Lawrence Saul

I am a Senior Research Scientist in the Center for Computational Mathematics (CCM) at the Flatiron Institute. I am part of a large and growing research effort in the area of machine learning, both within my own center (ML@CCM) and across all of Flatiron (ML@FI). I work broadly across the areas of high dimensional data analysis, latent variable modeling, variational inference, and representation learning.

Within CCM, I am attempting to build a group with diverse backgrounds and interests. We interview seasonally for summer interns, three-year postdocs, and research scientists. This year we are also advertising a joint position for an associate research scientist in CCM and a tenure-track faculty member in the Computer Science Department at Cooper Union.
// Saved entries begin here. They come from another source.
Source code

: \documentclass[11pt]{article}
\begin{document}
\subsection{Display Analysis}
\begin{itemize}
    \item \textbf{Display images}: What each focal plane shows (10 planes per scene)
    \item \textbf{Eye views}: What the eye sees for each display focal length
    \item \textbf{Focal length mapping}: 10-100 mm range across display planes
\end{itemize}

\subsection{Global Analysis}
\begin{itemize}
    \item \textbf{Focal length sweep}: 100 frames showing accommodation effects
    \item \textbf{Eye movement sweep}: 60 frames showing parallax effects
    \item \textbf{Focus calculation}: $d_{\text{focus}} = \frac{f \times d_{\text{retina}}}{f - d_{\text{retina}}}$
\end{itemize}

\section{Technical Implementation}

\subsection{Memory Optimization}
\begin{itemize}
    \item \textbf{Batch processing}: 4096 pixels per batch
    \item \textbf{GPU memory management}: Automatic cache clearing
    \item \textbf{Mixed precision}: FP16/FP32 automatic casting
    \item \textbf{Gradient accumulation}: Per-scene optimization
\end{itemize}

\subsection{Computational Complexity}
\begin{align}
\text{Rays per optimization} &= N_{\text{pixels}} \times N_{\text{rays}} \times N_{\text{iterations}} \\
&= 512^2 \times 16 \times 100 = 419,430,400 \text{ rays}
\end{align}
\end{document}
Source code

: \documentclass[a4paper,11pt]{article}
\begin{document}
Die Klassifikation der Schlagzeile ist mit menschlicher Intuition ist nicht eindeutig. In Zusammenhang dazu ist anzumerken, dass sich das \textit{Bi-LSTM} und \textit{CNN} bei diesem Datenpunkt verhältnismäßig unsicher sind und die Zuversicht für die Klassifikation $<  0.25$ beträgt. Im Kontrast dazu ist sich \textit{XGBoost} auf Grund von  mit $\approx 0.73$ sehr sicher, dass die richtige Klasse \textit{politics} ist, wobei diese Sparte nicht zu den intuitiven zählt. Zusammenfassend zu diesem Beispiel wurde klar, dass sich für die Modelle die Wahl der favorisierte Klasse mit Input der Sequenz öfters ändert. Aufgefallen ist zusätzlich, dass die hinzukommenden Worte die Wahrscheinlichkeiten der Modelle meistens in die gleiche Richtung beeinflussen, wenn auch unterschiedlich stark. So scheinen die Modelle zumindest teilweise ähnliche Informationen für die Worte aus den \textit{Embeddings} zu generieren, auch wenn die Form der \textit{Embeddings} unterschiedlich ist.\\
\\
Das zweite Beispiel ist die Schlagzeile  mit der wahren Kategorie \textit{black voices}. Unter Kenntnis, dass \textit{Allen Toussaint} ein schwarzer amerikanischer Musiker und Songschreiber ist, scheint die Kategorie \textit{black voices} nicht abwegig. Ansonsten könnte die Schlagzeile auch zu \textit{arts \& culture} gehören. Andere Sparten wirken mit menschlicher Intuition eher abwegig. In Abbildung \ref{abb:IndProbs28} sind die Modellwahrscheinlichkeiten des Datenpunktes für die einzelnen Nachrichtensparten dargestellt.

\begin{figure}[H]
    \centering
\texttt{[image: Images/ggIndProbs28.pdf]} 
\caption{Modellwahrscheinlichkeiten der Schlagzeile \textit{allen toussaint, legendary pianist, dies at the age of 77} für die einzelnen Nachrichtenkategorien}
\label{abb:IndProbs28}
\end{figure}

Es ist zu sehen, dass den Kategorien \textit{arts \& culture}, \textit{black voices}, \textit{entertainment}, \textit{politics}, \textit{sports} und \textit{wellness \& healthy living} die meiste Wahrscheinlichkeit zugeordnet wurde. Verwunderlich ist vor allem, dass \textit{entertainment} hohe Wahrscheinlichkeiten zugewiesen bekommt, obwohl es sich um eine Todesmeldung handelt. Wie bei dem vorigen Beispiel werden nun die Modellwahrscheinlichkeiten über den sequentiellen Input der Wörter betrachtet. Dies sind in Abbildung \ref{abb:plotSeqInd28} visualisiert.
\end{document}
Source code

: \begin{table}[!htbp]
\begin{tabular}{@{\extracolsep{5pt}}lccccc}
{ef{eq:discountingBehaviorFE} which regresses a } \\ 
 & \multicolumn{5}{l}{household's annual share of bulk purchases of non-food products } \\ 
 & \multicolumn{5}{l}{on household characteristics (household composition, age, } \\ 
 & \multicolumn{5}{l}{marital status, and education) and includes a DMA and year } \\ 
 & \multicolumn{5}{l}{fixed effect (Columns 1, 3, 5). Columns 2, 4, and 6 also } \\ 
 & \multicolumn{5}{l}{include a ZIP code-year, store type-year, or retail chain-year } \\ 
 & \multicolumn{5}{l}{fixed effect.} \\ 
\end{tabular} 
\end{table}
Before joining Flatiron, I was a tenured faculty member at UC San Diego and UPenn and a member of the technical staff at AT&T Labs. I also served previously as Editor-in-Chief of JMLR and as Program Chair of NeurIPS. Before my work in machine learning, I earned a bachelor’s degree in Physics from Harvard and a doctorate in Physics from M.I.T.

Recent Projects

Variational inference

Given an intractable distribution p, the problem of variational inference (VI) is to find the best approximation q from some more tractable family. Typically, q is found by minimizing the (reverse) Kullback-Leibler divergence, but in recent papers at ICML and NeurIPS, we have shown how to approximate p by minimizing certain score-based divergences. The first of these papers derives the Batch and Match algorithm for VI with multivariate Gaussian approximations, while the second describes an eigenvalue problem (EigenVI) for approximations based on orthogonal function expansions. In related work, this paper analyzes the inherent trade-offs that arise in VI when a factorized approximation q is used to model a target distribution p that does not factorize.

High dimensional data analysis

Sparse matrices are not generally low rank, and low-rank matrices are not generally sparse. But can one find more subtle connections between these different properties of matrices by looking beyond the canonical decompositions of linear algebra? This paper describes a nonlinear matrix decomposition that can be used to express a sparse nonnegative matrix in terms of a real-valued matrix of significantly lower rank. Arguably the most popular matrix decompositions in machine learning are those—such as principal component analysis, or nonnegative matrix factorization—that have a simple geometric interpretation. This paper gives such an interpretation for these nonlinear decompositions, one that arises naturally in the problem of manifold learning.

Learning with symmetries: weight-balancing flows

Gradient descent is based on discretizing a continuous-time flow, typically one that descends in a regularized loss function. But what if for all but the simplest types of regularizers we have been discretizing the wrong flow? This paper makes two contributions to our understanding of deep learning in feedforward networks with homogeneous activations functions (e.g., ReLU) and rescaling symmetries. The first is to describe a simple procedure for balancing the weights in these networks without changing the end-to-end functions that they compute. The second is to derive a continuous-time dynamics that preserves this balance while descending in the network's loss function. These dynamics reduce to an ordinary gradient flow for l2-norm regularization, but not otherwise. Put another way, this analysis suggests a canonical pairing of alternative flows and regularizers.